QM9790 Fabric Issues: Duplicate LID Learned on Multiple Ports and Switch Unresponsiveness

Hi,

We’re running a data center with multiple NVIDIA Quantum QM9790 InfiniBand Switch switches in a fabric, and we’ve encountered some instability with a subset of newly added switches.

Here’s the situation:

  • Some of the newer switches occasionally become unresponsive (appear “hung”).

  • Prior to this, we performed partial GPU server relocations — specifically, some servers were moved and reconnected to different IB switches.

  • The switches that were not involved in these changes remain stable.

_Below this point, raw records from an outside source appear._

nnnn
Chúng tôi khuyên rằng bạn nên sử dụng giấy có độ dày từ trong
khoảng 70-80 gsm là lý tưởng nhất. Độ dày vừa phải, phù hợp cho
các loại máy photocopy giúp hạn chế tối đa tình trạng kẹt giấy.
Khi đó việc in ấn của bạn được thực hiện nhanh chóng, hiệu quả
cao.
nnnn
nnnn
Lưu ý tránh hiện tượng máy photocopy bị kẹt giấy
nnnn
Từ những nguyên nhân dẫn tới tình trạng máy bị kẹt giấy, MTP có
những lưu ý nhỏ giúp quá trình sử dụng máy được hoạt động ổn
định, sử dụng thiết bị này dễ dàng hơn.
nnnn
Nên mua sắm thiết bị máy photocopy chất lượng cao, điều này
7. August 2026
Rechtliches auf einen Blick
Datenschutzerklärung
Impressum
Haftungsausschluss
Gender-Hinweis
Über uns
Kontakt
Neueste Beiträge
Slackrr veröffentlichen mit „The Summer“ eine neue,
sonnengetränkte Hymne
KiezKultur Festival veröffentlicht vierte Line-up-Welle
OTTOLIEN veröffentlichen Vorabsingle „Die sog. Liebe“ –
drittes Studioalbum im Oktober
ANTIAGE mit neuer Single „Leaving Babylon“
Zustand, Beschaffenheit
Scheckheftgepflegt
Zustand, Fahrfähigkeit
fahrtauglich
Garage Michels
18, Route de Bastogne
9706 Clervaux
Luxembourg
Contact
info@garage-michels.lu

From the logs and observations:

  • We’re seeing repeated errors indicating that the same LID is being learned from multiple ports.

  • When running iblinkinfo, the command hangs or times out when it tries to query the problematic switches, and only proceeds after skipping them.

  • This behavior seems isolated to the switches connected to the relocated GPU nodes.

Our current suspicion is:

  • The IB HCAs on the GPU servers may still be using stale LIDs after the relocation.

  • This could be causing LID conflicts or inconsistent forwarding behavior in the fabric.

Questions:

  1. Have you seen similar issues where LID conflicts occur after moving nodes within the fabric?

  2. What is the recommended way to ensure LIDs are properly re-assigned after topology changes? (e.g., SM restart, node reboot, or manual cleanup)

  3. Could this lead to switches becoming unresponsive, or is there likely another root cause we should investigate?

  4. Are there specific tools or commands you recommend to validate LID consistency across the fabric?

Any insights would be greatly appreciated.

Hi

You need to open a case and check it with Technical support engineer.

When you open a case please collect & upload ufm system and ibdiagent file.

#ibdiagnet -r --pc --pm_pause_time 300-P all=1 --extended_speeds all --pm_per_lane --reset_phy_info --get_phy_info --get_cable_info

#tar cvf ibdiagnet.tar /var/tmp/ibdiagnet2/

/HyungKwang

Thanks hyungkwangc

your suggestion will help me.

I’ll do it that soon..